(TibetanReview.net, Dec16, 2016) – The European Parliament has on Dec 15 adopted a resolution, expressing serious concern on the human rights situation especially in Tibet and East Turkestan (Chinese: Xinjiang), with the ongoing destruction at the Larung Gar Buddhist institute, probably the world largest Buddhist learning centre located in Serta (Chinese: Seda) County of Sichuan Province, being one of the main focus.
Noting that “the promotion of and respect for human rights, democracy and the rule of law should remain at the centre the long-standing partnership between the EU and China, in line with the EU’s commitment to uphold these values in its external action and China’s expressed interest in adhering to these same values in its own development and international cooperation,” the resolution condemns the current situation in Tibet and Xinjiang and asks China to take a series of measures to improve the situation.
The resolution begins by urging China to “stop the demolition of Larung Gar and the eviction of its residents, and in this way to respect the freedom of religion in accordance with its international commitments in the field of human rights”.
It also deplores the very recent “sentencing of ten Tibetans by the Intermediate People’s Court in Barkham to different terms ranging from 5 to 14 years in prison for taking part in an 80th birthday celebration of His Holiness the Dalai Lama in Ngaba County”.
The resolution expresses deep concern at “the deterioration of the human rights situation in Tibet which has led to an increase in the number of self-immolation cases;” criticises the increase in military displays on the Tibetan plateau that will only lead to escalating the tension in the region;” and “condemns the increase in the use of surveillance systems in Tibetan private households.”

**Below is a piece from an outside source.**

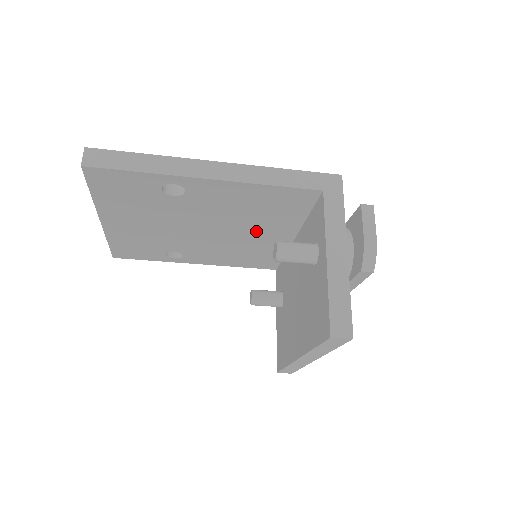
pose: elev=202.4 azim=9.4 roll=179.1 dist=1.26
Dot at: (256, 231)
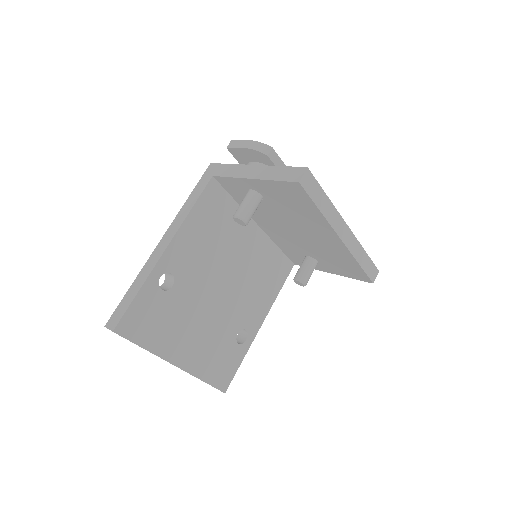
Dot at: (238, 251)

The resolution questions “China’s stated commitment to the rule of law and respect for international obligations” given “the increasingly repressive regime faced by different minorities, in particular Tibetans and Uighurs, as additional constraints are put on the constitutional guarantees of their right to freedom of cultural expression and religious belief, and to the freedom of speech and expression, peaceful assembly and association.”
It criticizes China’s “law on counter-terrorism that could lead to the penalisation of peaceful expression of Tibetan culture and religion”.
And it calls on China “to resume the dialogue with Tibetan representatives, which was ended by China in 2010, in order to find an inclusive political solution to the crisis in Tibet;” “for respect for the freedoms of expression, association and religion of the Tibetan people as enshrined in the Constitution;” and expresses belief that “respect for minority rights is a key element of democracy and the rule of law that is indispensable for political stability.”
The resolution reiterates the parliament’s call on the EU to raise the issue of human rights violations in China, “in particular the case of minorities in Tibet and Xinjiang, at every political and human rights dialogue with the Chinese authorities, in line with the EU’s commitment to project a strong, clear and unified voice in its approach to the country, including the yearly Human Rights Dialogue.”